(Stored data)
+ + + +

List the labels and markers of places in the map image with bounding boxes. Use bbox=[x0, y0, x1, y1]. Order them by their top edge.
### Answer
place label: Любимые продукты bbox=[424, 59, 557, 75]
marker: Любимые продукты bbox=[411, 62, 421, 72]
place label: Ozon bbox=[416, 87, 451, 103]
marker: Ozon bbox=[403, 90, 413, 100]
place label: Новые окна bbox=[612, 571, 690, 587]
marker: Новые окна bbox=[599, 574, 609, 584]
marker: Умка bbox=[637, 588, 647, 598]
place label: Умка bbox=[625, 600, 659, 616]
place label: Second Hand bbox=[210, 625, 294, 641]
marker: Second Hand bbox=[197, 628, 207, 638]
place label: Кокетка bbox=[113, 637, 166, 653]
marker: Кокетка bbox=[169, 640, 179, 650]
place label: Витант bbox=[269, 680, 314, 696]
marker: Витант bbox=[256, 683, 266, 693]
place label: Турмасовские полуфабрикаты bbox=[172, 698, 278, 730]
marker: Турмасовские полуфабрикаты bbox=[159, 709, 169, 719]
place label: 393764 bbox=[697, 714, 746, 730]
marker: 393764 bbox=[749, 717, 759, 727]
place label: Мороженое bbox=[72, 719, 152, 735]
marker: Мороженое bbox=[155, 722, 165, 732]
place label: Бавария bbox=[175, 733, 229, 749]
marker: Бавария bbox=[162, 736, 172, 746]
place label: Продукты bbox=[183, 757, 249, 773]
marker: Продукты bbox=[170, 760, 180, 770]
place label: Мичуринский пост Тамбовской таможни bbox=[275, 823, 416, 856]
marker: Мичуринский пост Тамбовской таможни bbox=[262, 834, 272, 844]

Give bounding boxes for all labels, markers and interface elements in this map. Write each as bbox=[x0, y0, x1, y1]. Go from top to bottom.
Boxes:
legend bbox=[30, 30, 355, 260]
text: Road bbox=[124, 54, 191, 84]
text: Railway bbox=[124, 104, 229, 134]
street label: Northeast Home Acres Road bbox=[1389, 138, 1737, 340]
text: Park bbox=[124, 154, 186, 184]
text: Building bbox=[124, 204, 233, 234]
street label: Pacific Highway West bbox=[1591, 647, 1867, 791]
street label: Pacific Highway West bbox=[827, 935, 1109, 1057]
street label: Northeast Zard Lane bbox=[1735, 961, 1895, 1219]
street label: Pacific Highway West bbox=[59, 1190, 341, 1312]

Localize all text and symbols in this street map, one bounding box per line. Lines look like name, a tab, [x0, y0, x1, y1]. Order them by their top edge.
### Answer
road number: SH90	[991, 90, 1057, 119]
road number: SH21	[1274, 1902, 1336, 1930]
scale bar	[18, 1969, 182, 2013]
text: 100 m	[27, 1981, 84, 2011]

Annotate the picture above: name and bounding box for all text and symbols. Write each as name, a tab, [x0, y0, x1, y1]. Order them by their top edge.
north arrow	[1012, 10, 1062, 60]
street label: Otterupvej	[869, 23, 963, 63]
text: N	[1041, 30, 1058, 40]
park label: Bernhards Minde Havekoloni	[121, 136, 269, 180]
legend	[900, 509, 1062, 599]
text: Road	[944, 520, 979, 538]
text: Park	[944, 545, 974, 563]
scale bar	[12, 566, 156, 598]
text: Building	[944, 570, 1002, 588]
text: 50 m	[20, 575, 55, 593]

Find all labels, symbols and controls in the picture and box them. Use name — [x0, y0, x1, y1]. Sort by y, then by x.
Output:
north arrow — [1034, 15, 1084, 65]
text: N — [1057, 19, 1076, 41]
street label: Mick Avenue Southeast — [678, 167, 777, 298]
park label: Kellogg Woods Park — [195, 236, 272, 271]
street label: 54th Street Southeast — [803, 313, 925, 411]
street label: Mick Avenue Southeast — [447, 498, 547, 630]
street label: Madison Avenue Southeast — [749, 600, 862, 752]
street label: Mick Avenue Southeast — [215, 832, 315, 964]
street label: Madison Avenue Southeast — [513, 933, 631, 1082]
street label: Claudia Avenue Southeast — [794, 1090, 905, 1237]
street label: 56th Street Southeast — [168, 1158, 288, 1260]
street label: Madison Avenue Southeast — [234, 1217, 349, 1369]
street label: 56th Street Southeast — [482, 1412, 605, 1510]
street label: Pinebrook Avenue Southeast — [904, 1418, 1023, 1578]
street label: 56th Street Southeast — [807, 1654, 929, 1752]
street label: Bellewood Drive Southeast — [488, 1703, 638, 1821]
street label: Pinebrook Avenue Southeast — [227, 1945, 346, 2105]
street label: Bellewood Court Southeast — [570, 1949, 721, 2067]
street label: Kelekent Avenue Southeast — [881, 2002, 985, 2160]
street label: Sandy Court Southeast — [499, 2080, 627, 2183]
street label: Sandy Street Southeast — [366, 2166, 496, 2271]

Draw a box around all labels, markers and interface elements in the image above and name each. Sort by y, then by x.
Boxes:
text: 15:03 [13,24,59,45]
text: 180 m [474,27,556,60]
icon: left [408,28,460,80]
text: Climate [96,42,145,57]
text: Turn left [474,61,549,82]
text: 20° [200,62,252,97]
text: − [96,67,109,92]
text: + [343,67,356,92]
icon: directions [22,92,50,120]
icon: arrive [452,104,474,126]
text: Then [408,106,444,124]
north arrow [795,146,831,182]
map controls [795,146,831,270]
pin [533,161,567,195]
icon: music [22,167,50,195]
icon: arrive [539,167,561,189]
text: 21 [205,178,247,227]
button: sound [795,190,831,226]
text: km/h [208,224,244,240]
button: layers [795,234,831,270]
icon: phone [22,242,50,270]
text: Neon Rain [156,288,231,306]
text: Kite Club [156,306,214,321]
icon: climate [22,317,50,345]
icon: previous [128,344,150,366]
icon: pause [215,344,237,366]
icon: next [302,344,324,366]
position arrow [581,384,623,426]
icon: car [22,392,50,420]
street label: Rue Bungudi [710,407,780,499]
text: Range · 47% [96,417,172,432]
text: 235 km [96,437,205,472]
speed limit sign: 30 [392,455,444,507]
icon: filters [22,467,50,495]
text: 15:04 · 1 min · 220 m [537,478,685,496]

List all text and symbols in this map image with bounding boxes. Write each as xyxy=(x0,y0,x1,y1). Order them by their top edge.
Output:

+ + + +

- WORK INSTRUCTION -
Among the lines above, return those that contain the string "markers".

- SOLUTION -
List the labels and markers of places in the map image with bounding boxes. Use bbox=[x0, y0, x1, y1]. Order them by their top edge.
Give bounding boxes for all labels, markers and interface elements in this map. Write each as bbox=[x0, y0, x1, y1]. Go from top to bottom.
Draw a box around all labels, markers and interface elements in the image above and name each. Sort by y, then by x.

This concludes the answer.